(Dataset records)

######

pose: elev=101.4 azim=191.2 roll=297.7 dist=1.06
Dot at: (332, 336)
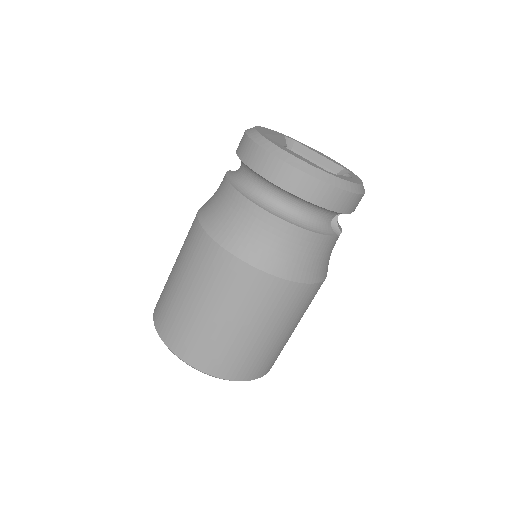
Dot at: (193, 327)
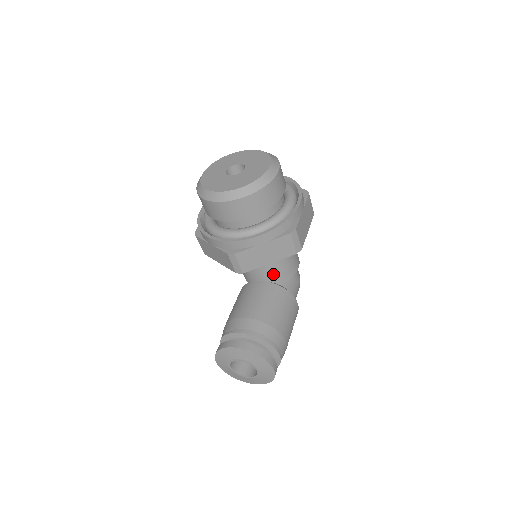
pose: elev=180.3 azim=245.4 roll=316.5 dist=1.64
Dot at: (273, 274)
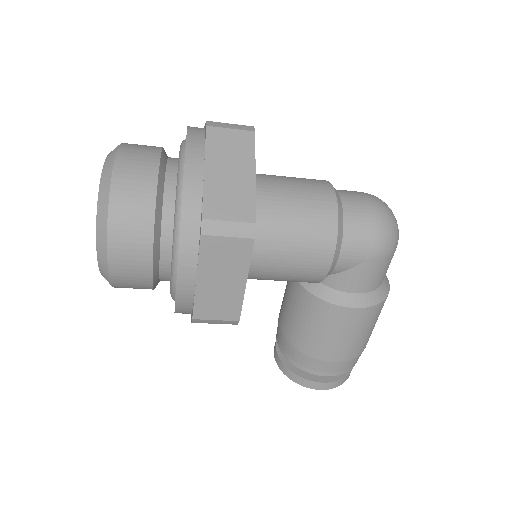
Dot at: occluded
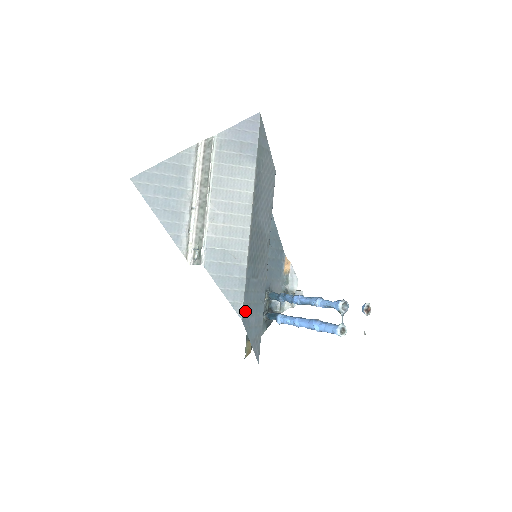
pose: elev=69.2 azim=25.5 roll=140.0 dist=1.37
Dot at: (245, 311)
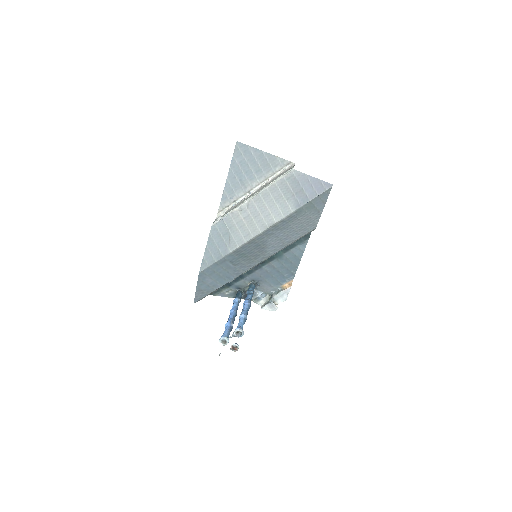
Dot at: (207, 271)
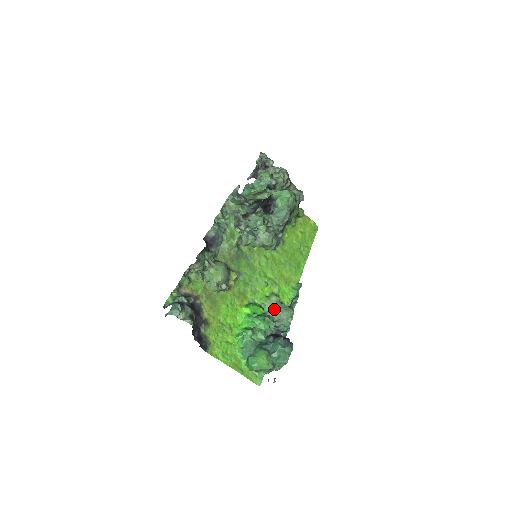
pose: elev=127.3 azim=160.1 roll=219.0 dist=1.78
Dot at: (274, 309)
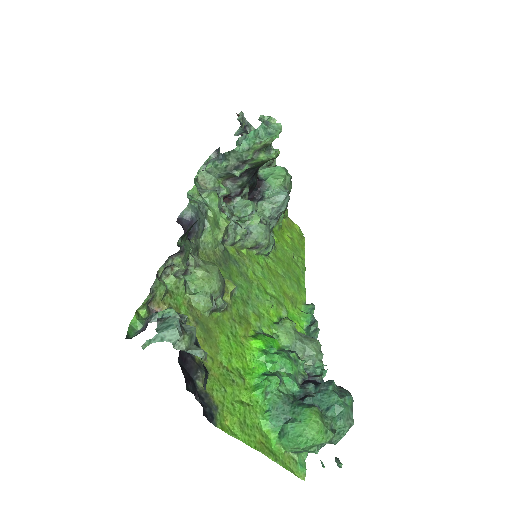
Dot at: (293, 341)
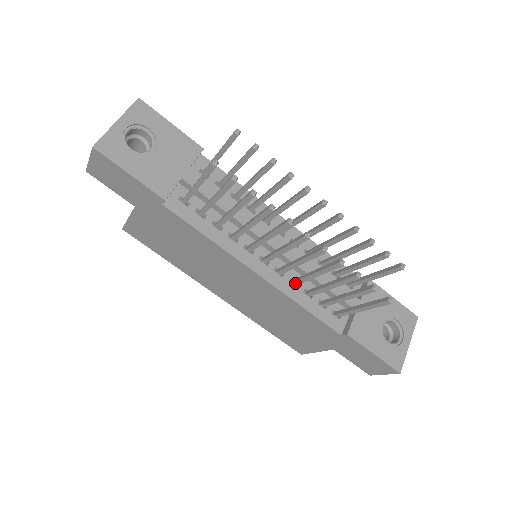
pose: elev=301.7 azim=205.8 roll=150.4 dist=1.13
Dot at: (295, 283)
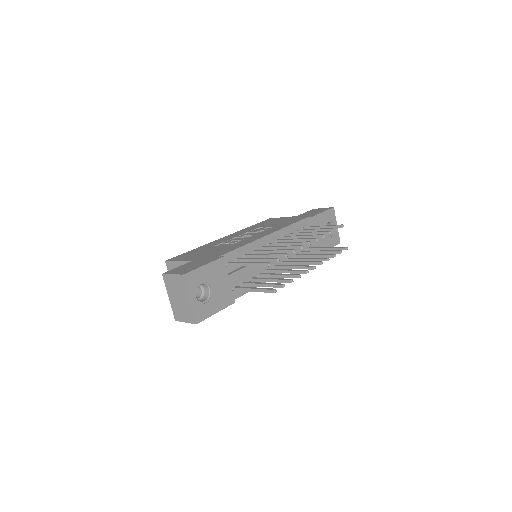
Dot at: occluded
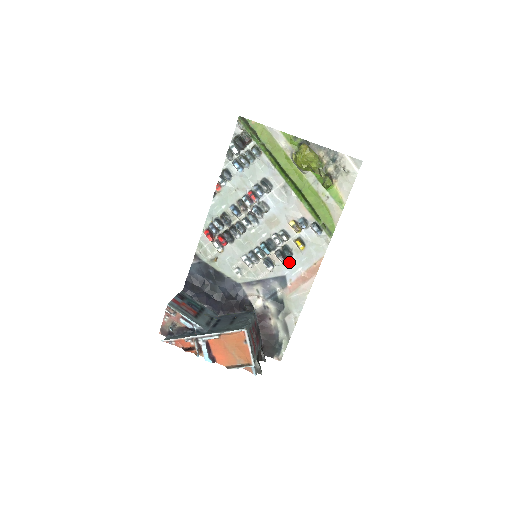
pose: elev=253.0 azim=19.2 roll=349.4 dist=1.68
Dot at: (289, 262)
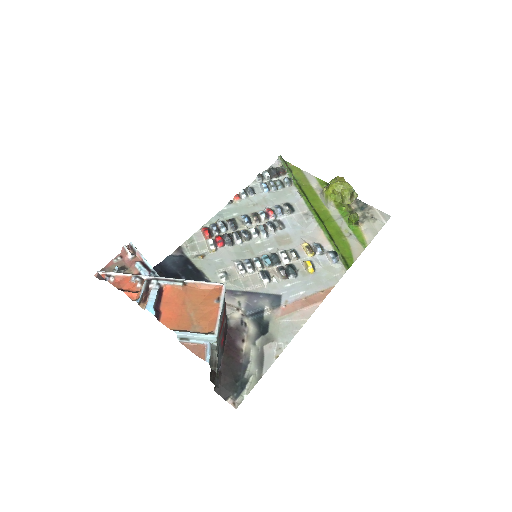
Dot at: (290, 282)
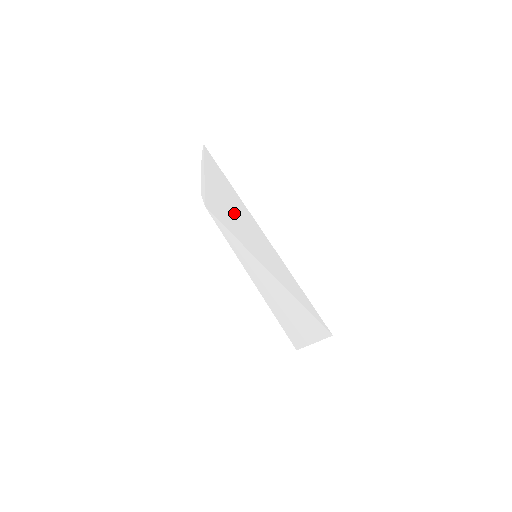
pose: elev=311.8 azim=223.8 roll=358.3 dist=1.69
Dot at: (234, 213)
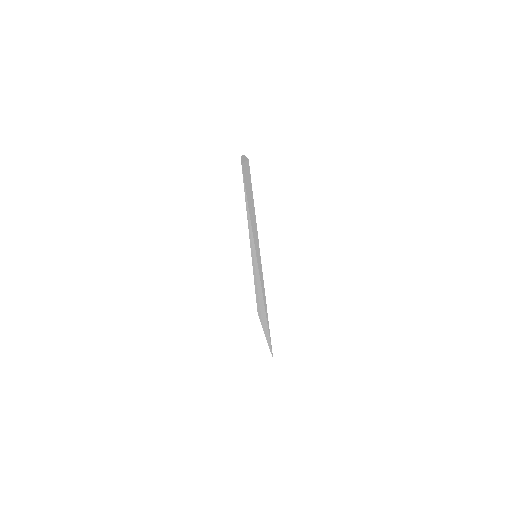
Dot at: (253, 219)
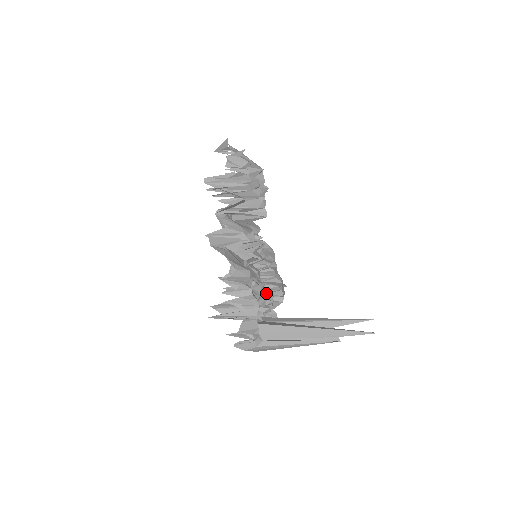
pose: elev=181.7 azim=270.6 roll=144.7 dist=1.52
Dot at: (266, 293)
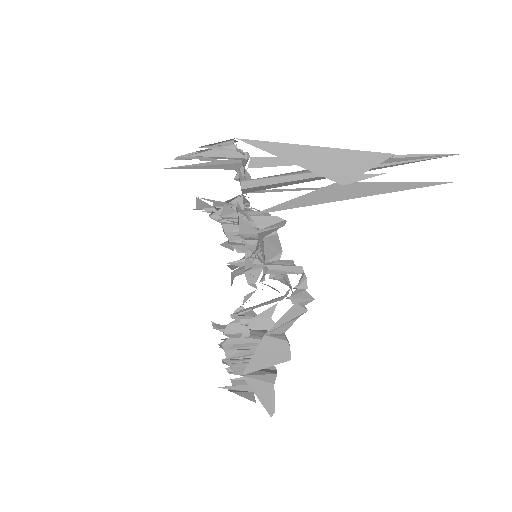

######

• _Exercise_:
Express the lines above as a Markdown table with the columns "Row" and "Line", numbering each row and skipping blank lines. Keep the pictures out of the table.

• _Written solution_:
| Row | Line |
|---|---|
| 1 | pose: elev=101.4 azim=191.2 roll=297.7 dist=1.06 |
| 2 | Dot at: (332, 336) |
| 3 | Dot at: (193, 327) |
| 4 | pose: elev=180.3 azim=245.4 roll=316.5 dist=1.64 |
| 5 | Dot at: (273, 274) |
| 6 | Dot at: occluded |
| 7 | pose: elev=69.2 azim=25.5 roll=140.0 dist=1.37 |
| 8 | Dot at: (245, 311) |
| 9 | Dot at: (207, 271) |
| 10 | pose: elev=127.3 azim=160.1 roll=219.0 dist=1.78 |
| 11 | Dot at: (274, 309) |
| 12 | Dot at: (293, 341) |
| 13 | pose: elev=301.7 azim=205.8 roll=150.4 dist=1.13 |
| 14 | Dot at: (295, 283) |
| 15 | Dot at: occluded |
| 16 | pose: elev=253.0 azim=19.2 roll=349.4 dist=1.68 |
| 17 | Dot at: (289, 262) |
| 18 | Dot at: (290, 282) |
| 19 | pose: elev=311.8 azim=223.8 roll=358.3 dist=1.69 |
| 20 | Dot at: (234, 213) |
| 21 | Dot at: (253, 219) |
| 22 | pose: elev=181.7 azim=270.6 roll=144.7 dist=1.52 |
| 23 | Dot at: (266, 293) |